One of my reading goals this year is to read more books in Spanish. I mean, sure, I live in Spanish, speak it and hear it spoken all day, every day, but nothing can replace reading a good book to make you enjoy a language, so I'll try to make a point of picking up more stuff by Spanish-speaking authors. It's not as if it's going to be a hardship!
El Lenguaje de la Pasión (The Language of Passion), is a collection of columns by Mario Vargas Llosa, one of my favourite authors. These columns were originally published in Spanish newspaper El Pais throughout the 90s and were picked up by other newspapers around the world. I vaguely remember reading some of them in Uruguayan weekly Busqueda.

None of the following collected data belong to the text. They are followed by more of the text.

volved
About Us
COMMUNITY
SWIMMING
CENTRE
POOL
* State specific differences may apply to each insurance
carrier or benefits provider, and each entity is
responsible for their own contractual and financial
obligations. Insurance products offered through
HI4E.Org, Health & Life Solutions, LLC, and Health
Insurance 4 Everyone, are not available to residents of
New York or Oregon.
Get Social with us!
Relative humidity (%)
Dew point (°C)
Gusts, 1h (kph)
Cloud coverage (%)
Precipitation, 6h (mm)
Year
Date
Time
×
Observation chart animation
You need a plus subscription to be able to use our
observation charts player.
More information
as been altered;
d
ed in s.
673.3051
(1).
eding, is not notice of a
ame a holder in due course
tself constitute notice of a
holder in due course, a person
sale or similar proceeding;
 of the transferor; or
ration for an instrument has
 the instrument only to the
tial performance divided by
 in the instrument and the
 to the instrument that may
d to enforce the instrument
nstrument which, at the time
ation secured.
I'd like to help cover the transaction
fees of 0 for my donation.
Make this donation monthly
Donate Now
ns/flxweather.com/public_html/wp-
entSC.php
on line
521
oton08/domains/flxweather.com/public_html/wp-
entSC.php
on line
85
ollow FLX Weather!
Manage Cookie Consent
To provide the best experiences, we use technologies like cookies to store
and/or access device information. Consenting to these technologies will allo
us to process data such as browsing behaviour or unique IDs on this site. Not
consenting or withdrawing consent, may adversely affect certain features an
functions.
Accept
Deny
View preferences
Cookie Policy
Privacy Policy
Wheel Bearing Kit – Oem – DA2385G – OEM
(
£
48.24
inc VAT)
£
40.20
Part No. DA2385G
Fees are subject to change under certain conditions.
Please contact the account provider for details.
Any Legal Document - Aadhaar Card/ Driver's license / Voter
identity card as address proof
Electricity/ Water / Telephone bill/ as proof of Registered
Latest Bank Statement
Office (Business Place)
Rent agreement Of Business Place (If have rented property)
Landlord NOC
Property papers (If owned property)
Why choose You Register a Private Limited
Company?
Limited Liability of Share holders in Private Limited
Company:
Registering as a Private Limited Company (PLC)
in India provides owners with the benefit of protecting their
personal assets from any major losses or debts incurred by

I thought this book was going to last me at least a week. I imagined reading only a couple of essays every day, maybe three or four, at most, but I pretty much read it in a couple of seatings. The problem is I'd finish one, then look at the next one to see what it was about and by the time I'd scanned the first couple of paragraphs I was hooked and had to keep on reading. Some of the columns interested more than others, of course, and there were even a couple I was tempted to skim, but on the whole, the collection was very even.
Maybe one of the reasons I enjoyed this so much was that most of Vargas Llosa's opinions so reflect mine. There's a great pleasure in reading something that expresses exactly what you feel (the column on the legalization of abortion comes to mind), and which does a much better job than you ever could in explaining why.
And then there's the actual writing. The way this man can put a sentence together is a pleasure. Even the columns I wanted to skim, I ended up not doing so, just because I didn't want to risk missing another gem.
The last of these columns was from 1999, so I hope it's time for another collection! My grade: an A-.